● **Tugas**
Dalam teks tentang banjir Jakarta awal 2020, laman Twitter resmi siapa yang melaporkan genangan di sejumlah kawasan Jakarta dan Bekasi pada Rabu pagi?
==== Blok Teks ====
Selepas orang-orang menikmati meriahnya pesta kembang api pergantian tahun baru di sejumlah wilayah Jakarta, hujan lebat ternyata mengintai. Lewat tengah malam, debit air tinggi pun mengguyur ibu kota hingga sepanjang hari di awal tahun 2020. Bangun tidur, banjir sudah tak bisa ditolak.
Berdasarkan laporan laman Twitter resmi Traffic Management Center (TMC) Polda Metro Jaya, pada Rabu (01/01/20) pagi, sejumlah kawasan di Jakarta dan Bekasi tergenang banjir. Dari Pesanggrahan, Kemang, Kalibata, JI Rasuna Said, Gunung Sahari, Johar Baru, Jl Daan Mogot, Cengkareng, Kelapa Gading sampai Pondok Gede.
Banjir sudah jadi penyakit menahun Jakarta. Meski sederet gubernur berganti, berbagai solusi jitu dicari, ibu kota tetap saja tergenang. Bahkan tak hanya sekarang saja, jauh sebelumnya, banjir di Jakarta sudah membuat pusing pemerintah kolonial Belanda.
==== Data yang Diberikan ====
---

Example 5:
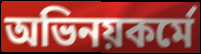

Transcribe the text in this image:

অভিনয়কর্মে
====
● **Jawaban Latihan**
Traffic Management Center (TMC) Polda Metro Jaya.